Work task: Pull out each line of the data that includes the word "Степанов".
START Given records
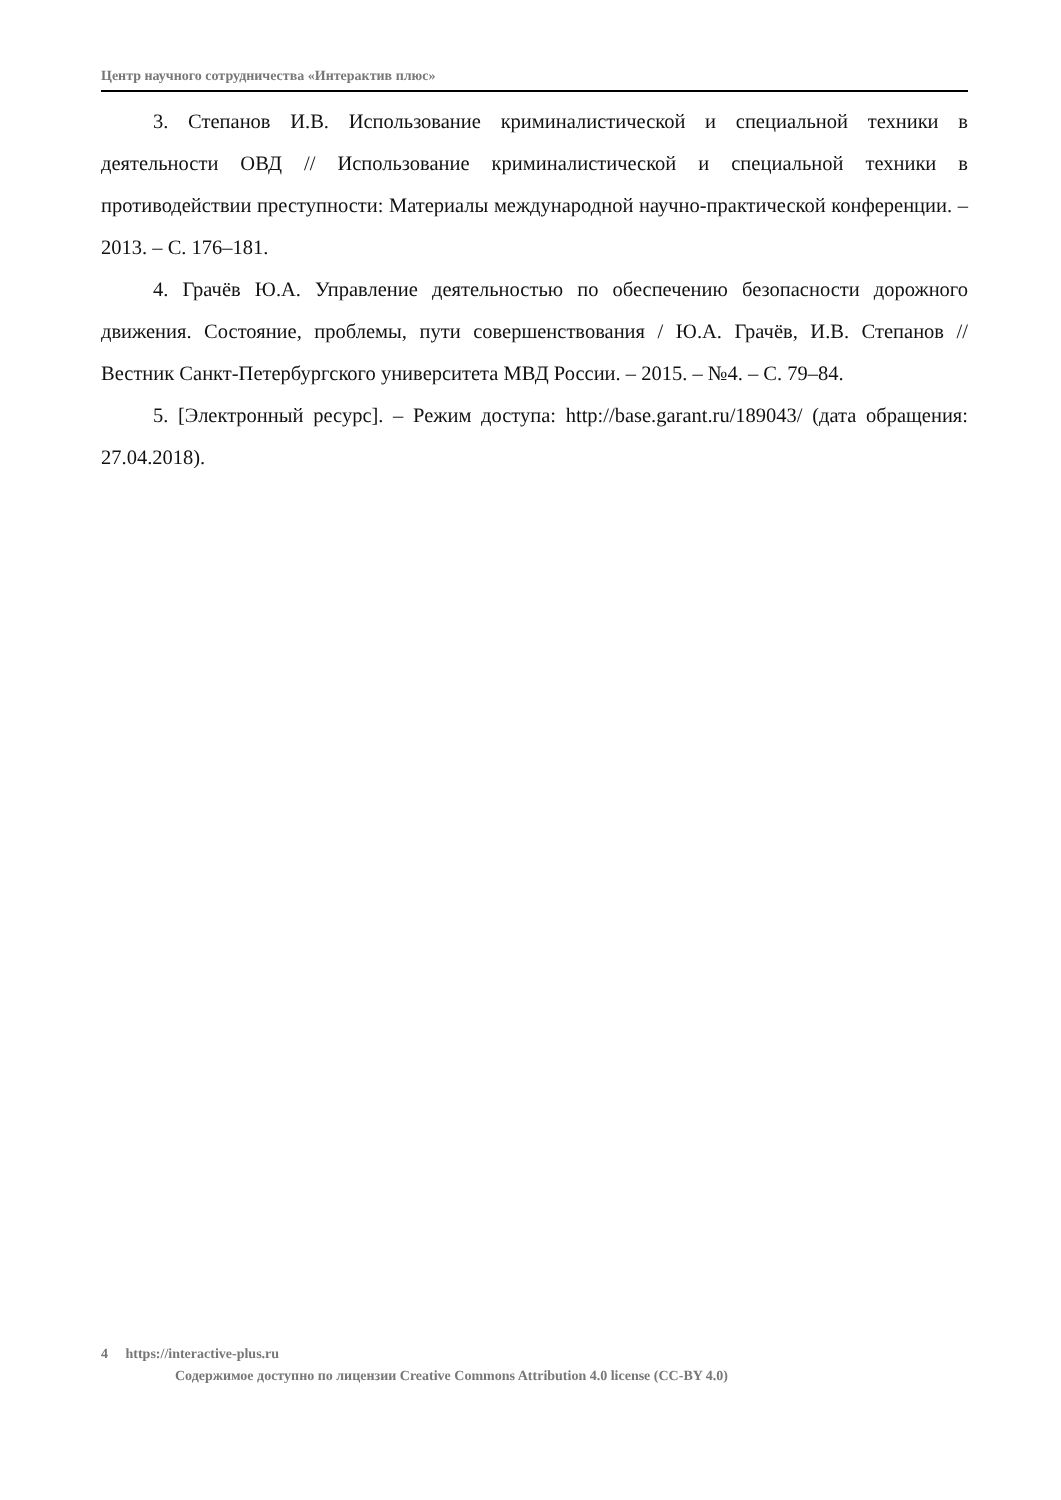Центр научного сотрудничества «Интерактив плюс»
3. Степанов И.В. Использование криминалистической и специальной техники в деятельности ОВД // Использование криминалистической и специальной техники в противодействии преступности: Материалы международной научно-практической конференции. – 2013. – С. 176–181.
4. Грачёв Ю.А. Управление деятельностью по обеспечению безопасности дорожного движения. Состояние, проблемы, пути совершенствования / Ю.А. Грачёв, И.В. Степанов // Вестник Санкт-Петербургского университета МВД России. – 2015. – №4. – С. 79–84.
5. [Электронный ресурс]. – Режим доступа: http://base.garant.ru/189043/ (дата обращения: 27.04.2018).
4 https://interactive-plus.ru
Содержимое доступно по лицензии Creative Commons Attribution 4.0 license (CC-BY 4.0)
END Given records
Answer section:
3. Степанов И.В. Использование криминалистической и специальной техники в деятельности ОВД // Использование криминалистической и специальной техники в противодействии преступности: Материалы международной научно-практической конференции. – 2013. – С. 176–181.
4. Грачёв Ю.А. Управление деятельностью по обеспечению безопасности дорожного движения. Состояние, проблемы, пути совершенствования / Ю.А. Грачёв, И.В. Степанов // Вестник Санкт-Петербургского университета МВД России. – 2015. – №4. – С. 79–84.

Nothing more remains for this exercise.